> _Task prompt_: Could you extend the forum thread on climate-change deniers and the Y2K problem, picking up after its final line?

> _Selected excerpt_:
I love the way the author of that article uses the term 'climate-change deniers', like they're on par with holocaust deniers  

As someone who wouldn't know a co2 emission from a chocolate brownie I can't make any judgement on all this stuff myself, but I'd be as wary of the agenda of the climate-change deniers as I would of the climate-change supporters. Halliburton, for example, are rather dubious about climate change....enough to make me believe in it, 100%!


----------



## ClubMan (11 Mar 2007)

RainyDay said:


> Those who tell you that the Y2k issue was all hype because the sky didn't fall in on 31/12/99 are misled. The sky didn't fall in because the issue was managed brilliantly by all those dedicated IT heads out there. There was a very, very real problem.
> 
> [From a former IT head]


I'm pretty sure that there was an element of hype about this. I worked with several systems with no _Y2K _patches and they never failed. Admittedly the issue was real in certain circumstances but not to the extent portrayed by the popular media.


----------



## ClubMan (11 Mar 2007)

Bushfire said:


> I love the way the author of that article uses the term 'climate-change deniers', like they're on par with holocaust deniers


I was reading these articles mentioning "deniers" and all I could think of was ladies' tights!


> I'd be as wary of the agenda of the climate-change deniers


Why are you using that term if you seemingly object to it?


> Halliburton, for example, are rather dubious about climate change....enough to make me believe in it, 100%!


Hardly a sound basis for taking a personal stand on a topical issue? The enemy of my enemy is my friend and all that...


----------



## Z100 (11 Mar 2007)

ClubMan said:


> I was reading these articles mentioning "deniers" and all I could think of was ladies' tights!



 



ClubMan said:


> Why are you using that term if you seemingly object to it?



Well, this is only a post on AAM, not an article in the Guardian. But from now on I'll call them Climate Change Fishnet Stockings, and you'll know what I mean.  



ClubMan said:


> Hardly a sound basis for taking a personal stand on a topical issue?



Oh, I'm not so sure, it's sound enough for me. I don't think you'll go wrong if you live by the slogan: 'If Halliburton Are For It, I'm Against It'.


----------



## ajapale (12 Mar 2007)

> _Given material_:
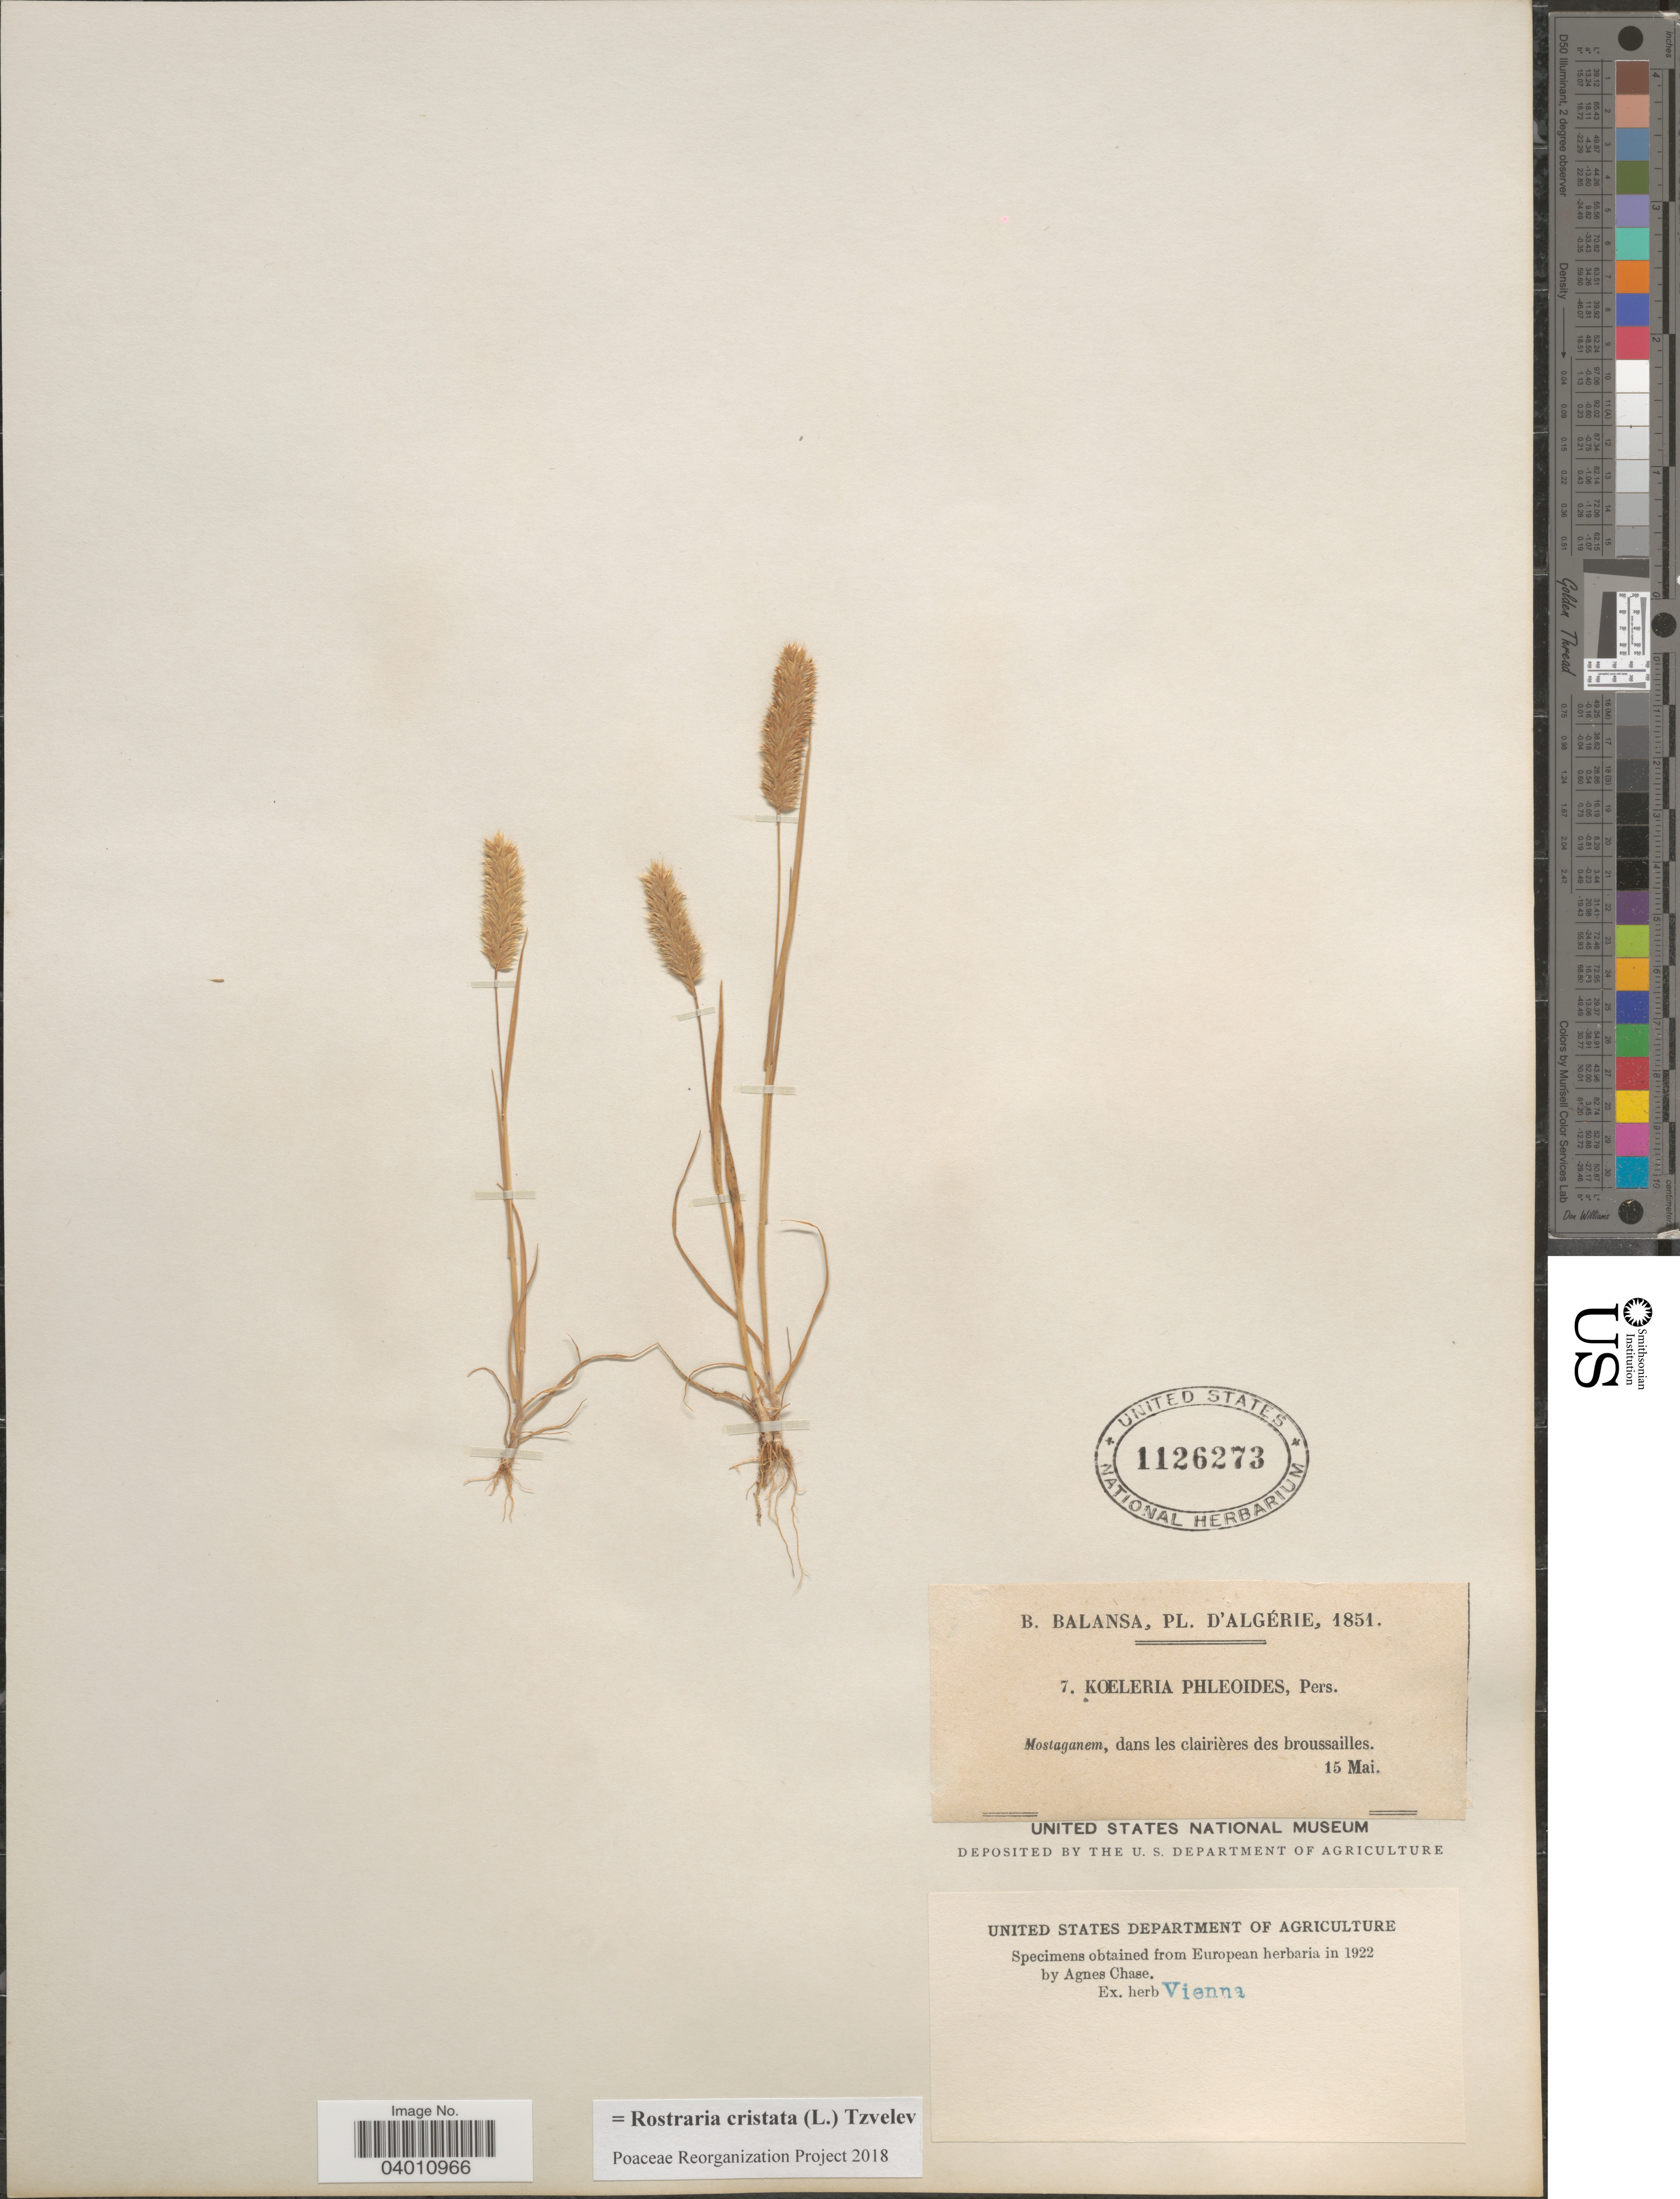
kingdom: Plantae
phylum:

> _Answer below_:
This show will be repeated on More4 at on Monday Night at 10:00pm.


----------



## michaelm (12 Mar 2007)

RainyDay said:


> Those who tell you that the Y2k issue was all hype because the sky didn't fall in on 31/12/99 are misled. The sky didn't fall in because the issue was managed brilliantly by all those dedicated IT heads out there. There was a very, very real problem.
> 
> [From a former IT head]


I recall that notable examples such as Italy and China didn't spend a penny on the Y2K issue and naught happened.


----------



## pat127 (12 Mar 2007)

Sunday Times yesterday, Magazine section, Page 16 for yet another, and truly depressing view!


----------



## Seagull (12 Mar 2007)

HelloJed said:


> Further comment about the programme here:
> 
> http://environment.guardian.co.uk/climatechange/story/0,,2026125,00.html


The guardian - that well known unbiased, even handed publication. Their position on this is well known. I could have summarised their position piece on this without reading it.
Rant, rant, spleen. How dare they dispute global warming!


----------



## shnaek (12 Mar 2007)

Check out also this speech from Bjorn Lomborg. He makes some interesting points on prioritizing the world's biggest problems - and he rates Global Warming quite low in his priorities. (This is an audio file BTW  -from a speech he made in Monterey)
[broken link removed]


----------



## tyoung (12 Mar 2007)

ClubMan said:


> Not sure why you want to personalise this but ... I never said that people should not moderate their use of expendible materials or reduce their _CO2 _footprints. In fact I believe that this is not necessarily a bad and probably a prudent thing to do and, as it happens, I try to do my own small bit to this end. However I am skeptical about the claimed links between man made _CO2_ emissions and global warming as well as other commonly propagated "truths" about enviromental issues (e.g. incineration and nuclear power are "bad", biofuels are "good", organic is "better" than mass produced etc.).


   If co2 emissions do not contribute significantly to Global Warming then there is no need to limit their emissions as they are not pollutants in the ordinary sense.
    In order to show an association between two variables is causitive you would  document  the close association between the two, remove one of the variables and show a fall in the second one and finally reintroduce the second variable and show a  rise in the second one.
   Now clearly that level of proof is not possible in the co2 /Global warming debate.  So the question remains. What level of proof would satisfy your (rightly held) skeptism?


----------



## michaelm (12 Mar 2007)

This can be viewed on YouTube, split into eight segments.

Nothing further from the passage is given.